▶ _Extracted entries_:
★ ★ ★ ★
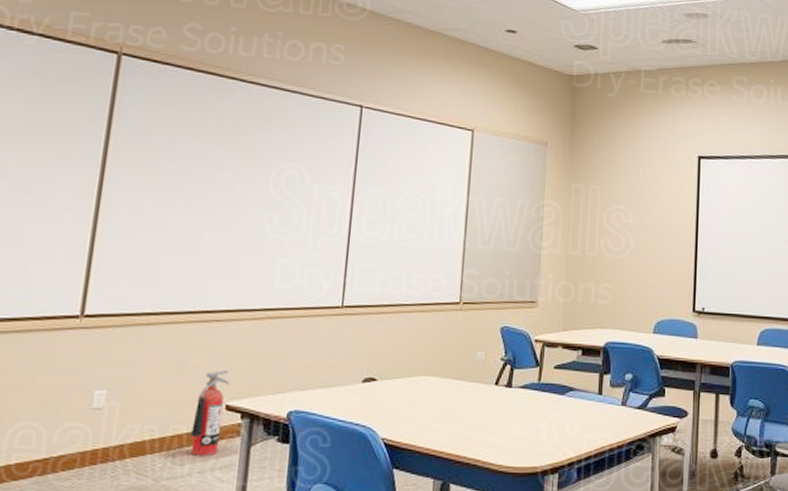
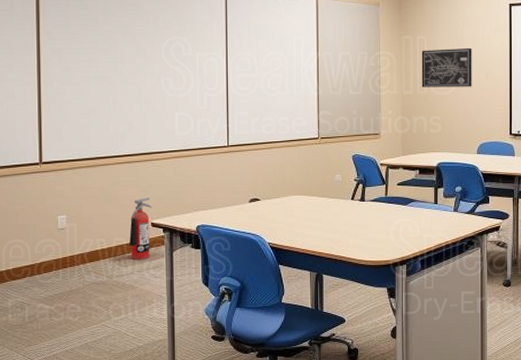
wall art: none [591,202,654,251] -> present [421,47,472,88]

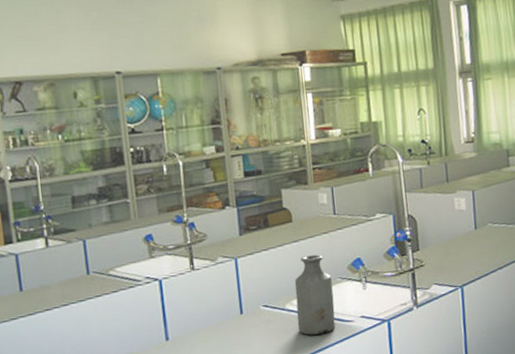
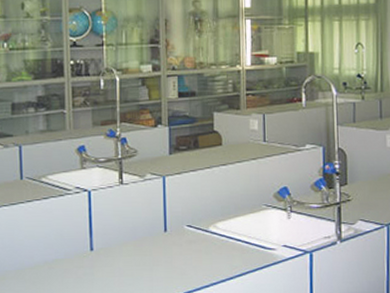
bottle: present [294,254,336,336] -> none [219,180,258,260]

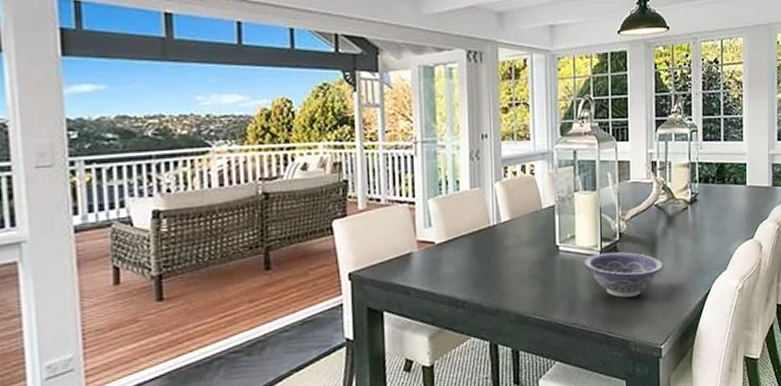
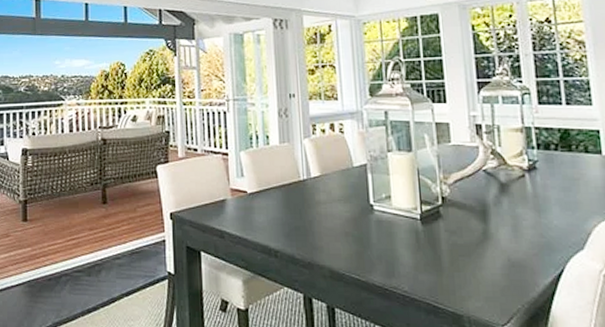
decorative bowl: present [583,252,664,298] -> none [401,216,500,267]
★ ★ ★ ★
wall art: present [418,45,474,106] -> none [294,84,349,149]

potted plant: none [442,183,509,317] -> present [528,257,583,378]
★ ★ ★ ★
▶ _Work instruction_: Scan the listing for "wall" and copy out each line that has it.

▶ _Reply to the task_:
wall art: none [591,202,654,251] -> present [421,47,472,88]
wall art: present [418,45,474,106] -> none [294,84,349,149]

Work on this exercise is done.